YOUR ASSIGNMENT = Copy out the records below word for word, starting at the line containing "Is it true that Estandar is 22% of the pie?" and ending at the line containing "What is the average value?", with both of those lines included. Leave the pictures out of your answer.

★ ★ ★ ★

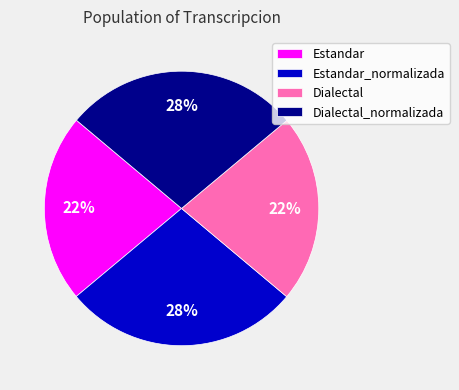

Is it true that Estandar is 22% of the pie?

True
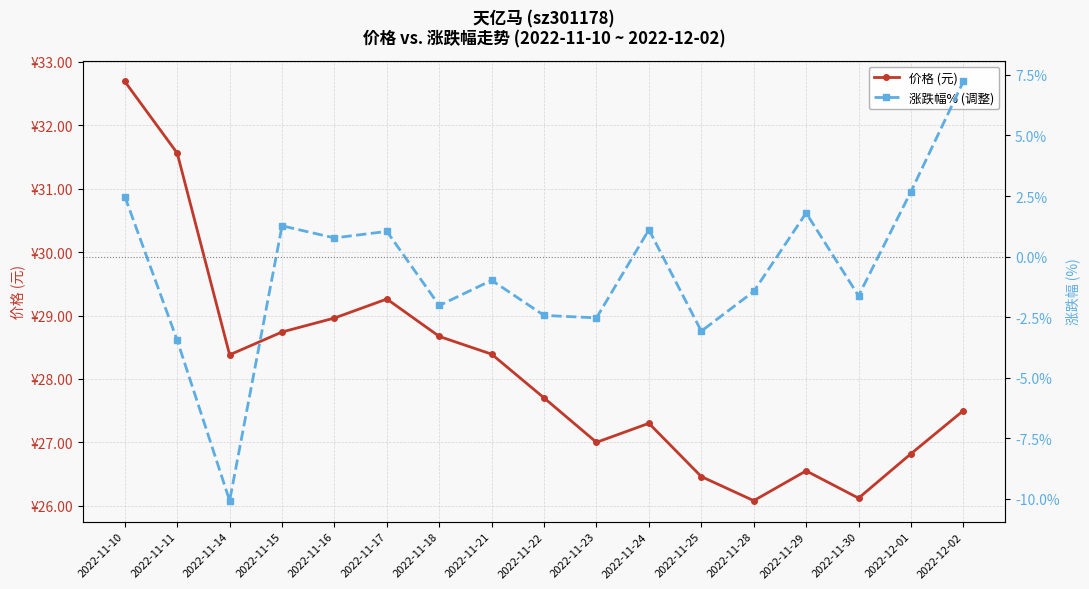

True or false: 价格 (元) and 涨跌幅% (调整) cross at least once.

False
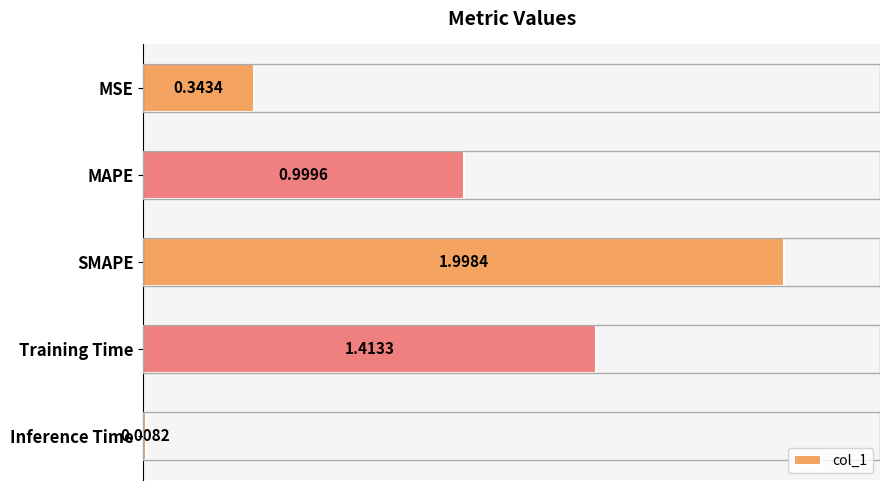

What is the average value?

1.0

★ ★ ★ ★

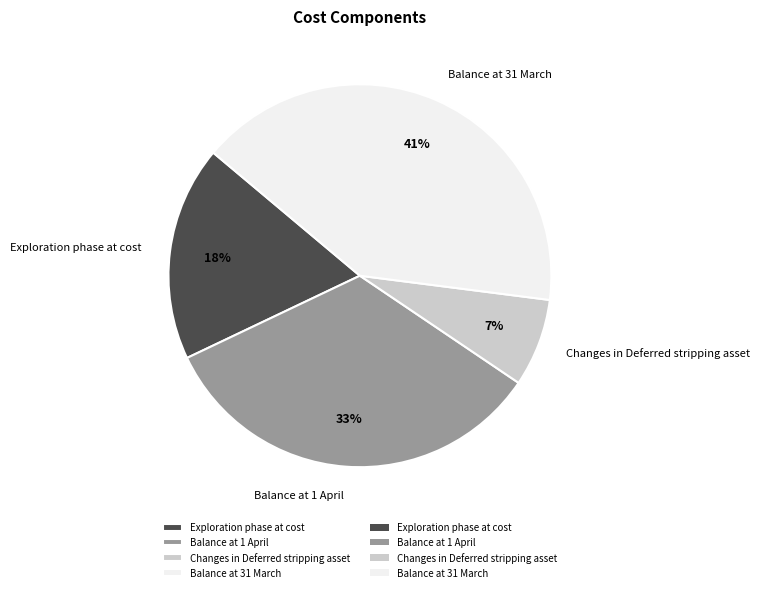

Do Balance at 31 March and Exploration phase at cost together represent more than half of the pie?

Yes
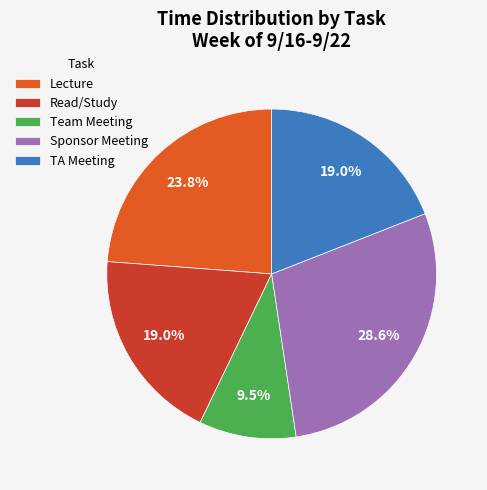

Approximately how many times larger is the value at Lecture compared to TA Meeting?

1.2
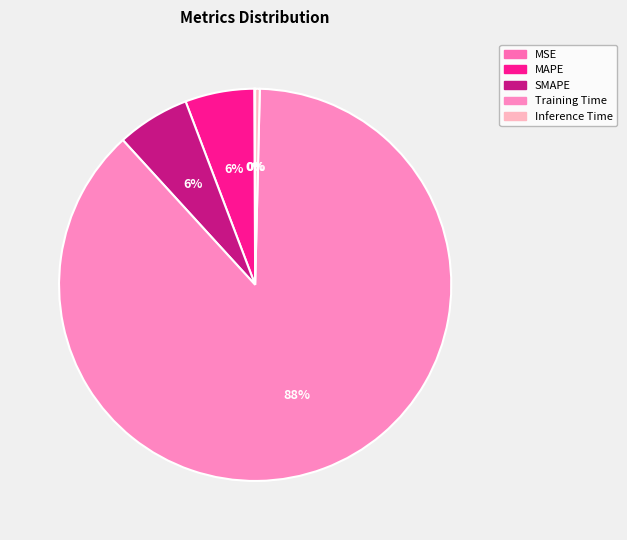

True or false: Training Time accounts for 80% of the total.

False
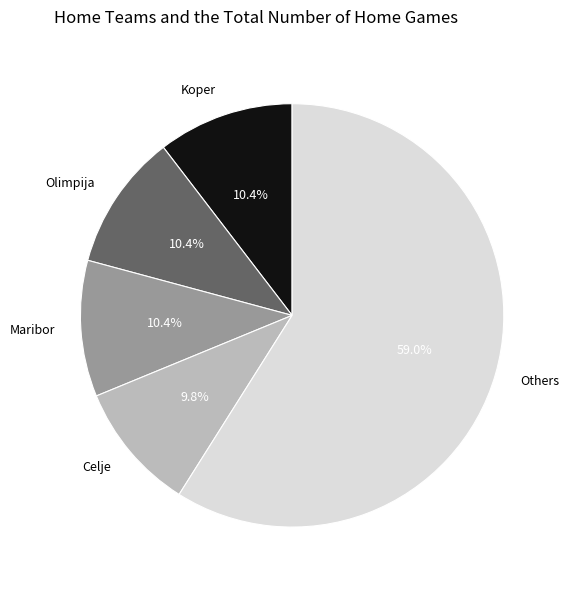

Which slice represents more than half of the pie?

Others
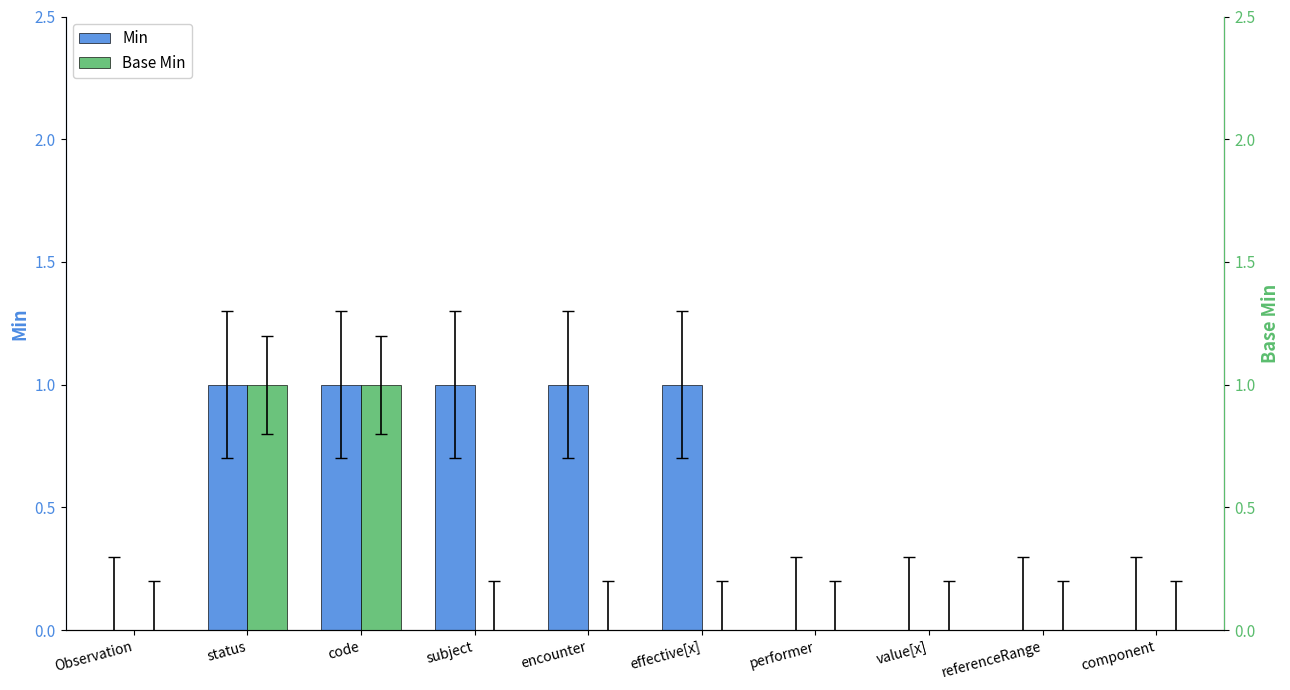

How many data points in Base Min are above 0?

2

★ ★ ★ ★

EXERCISE ANSWER =
Is it true that Estandar is 22% of the pie?

True

True or false: 价格 (元) and 涨跌幅% (调整) cross at least once.

False

What is the average value?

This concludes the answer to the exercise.